If you have questions about protected leave, please reach out the Protected Leave Officers at firstname.lastname@example.org or 541-737-5946. They are available to consult with you regarding your questions and concerns in navigating protected leave programs with your employees. Please review the notices they send regarding leave eligibility and designation. These notices include information including dates of designated leave and supervisor action steps. Please help to ensure your employee is accurately paid while on leave. You can assist with this by reviewing the employee’s timesheet to ensure the employee is accurately recording FMLA/OFLA leave usage. Approving the timesheet in a timely manner each month is key for timely/accurate pay as well. If you have timesheet questions, please reach out to email@example.com or 541-737-5946 for assistance from the Protected Leave Officers.
Remember to Check In During the Leave
During a typical week, managers meet with their teams for check-ins. Similarly, plan to check in periodically with your team member on leave. Create an individualized schedule that works for you and the team member before they go out on leave if possible. A good starting point is checking in on a monthly basis, but of course this depends on the length of the leave. Keeping up even occasional communication will help your team member feel valued and engaged when they are out of the office, and it demonstrates your confidence in and support of their work. You can talk with your employee to find the method of communication that best suits them, whether it’s quick emails or phone calls.
It is important to maintain the privacy of employee by not asking for details about the health condition or leave reason in your check in communications. Also, refrain from sharing details of their leave with other employees.
Please update the FMLA office if you are notified of a change in employee’s need for leave or if an employee asks you about extending their leave at firstname.lastname@example.org.
Employees on intermittent leave are expected to perform the duties of their position when they are at work. This can be a more complex type of protected leave to navigate. It is okay to request that employees follow normal call-in requirements and procedures while on intermittent leave. Clarify with the employee if the absences are related to the protected leave or for another reason if this is not clear on their timesheet.
Reach Out Right Before Their Return
You may have completed a check-in or two with your employee while they were out on leave. Even more important than a brief check-in is the communication right before the staff member returns to the office. It is important to ask about how they would like their return approached. Sometimes the employee might want to return without a lot of fanfare. It is important to honor privacy in terms of what the staff member wants to divulge. An example of a return announcement might be: “Amara will be back in the office on May 6.” It’s simple, but it gets the job done.
Think Through the Details of Their Return
Consider how you can create meaningful touchpoints that create a welcoming experience. For instance, you might stop by to welcome them back after they get settled the first day. Let them know you have a meeting scheduled mid-morning to update them on project status, work transition plans and information they might have missed when they were out. Focus on providing background on projects and results. Take time to answer questions they may have. This extra time and effort will help the staff member get oriented and set them up for success to step back into their role. Schedule time for check-ins the first few weeks of their return to ensure communication during the transition. A short transition period is normal.

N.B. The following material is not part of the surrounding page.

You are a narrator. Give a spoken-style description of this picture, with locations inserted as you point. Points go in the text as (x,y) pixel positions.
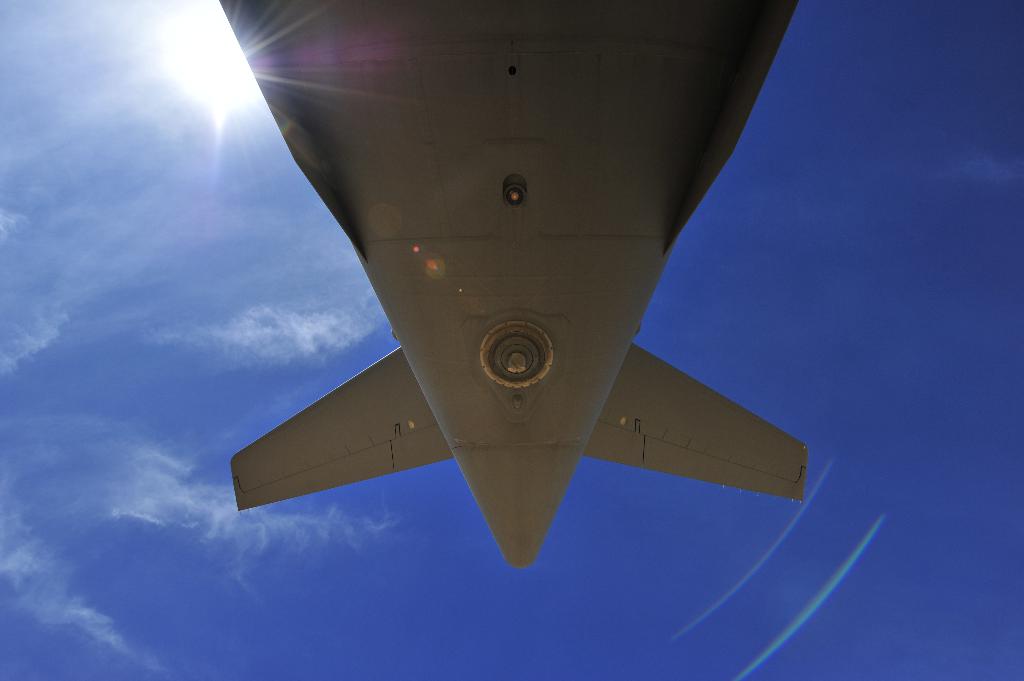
In this image we can see an aircraft (418,408) and sky (743,374) with clouds (244,518) in the background (708,350).
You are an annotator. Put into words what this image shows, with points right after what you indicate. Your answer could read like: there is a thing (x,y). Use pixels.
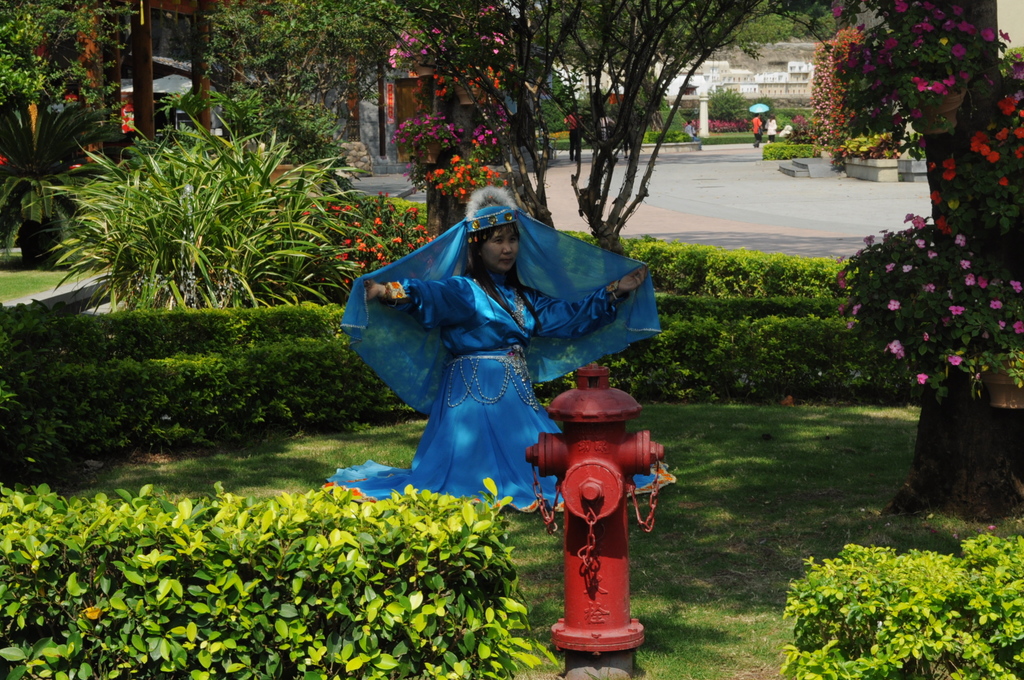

Employees are expected to complete the essential functions of their position upon their return unless there are accommodations in place with the Office of Equal Opportunity and Access (EOA). Restrictions on work duties are not protected by leave laws. If there are work restrictions and requested accommodations you will be contacted by EOA about this. If an employee mentions restrictions or you have concerns that the employee is not able to complete the essential functions of their job please reach out to email@example.com or EOA. Supervisors can consult with their department’s HR Strategic Partner if they would like assistance navigating the employee’s return to work in terms of team dynamics, work assignments or performance concerns.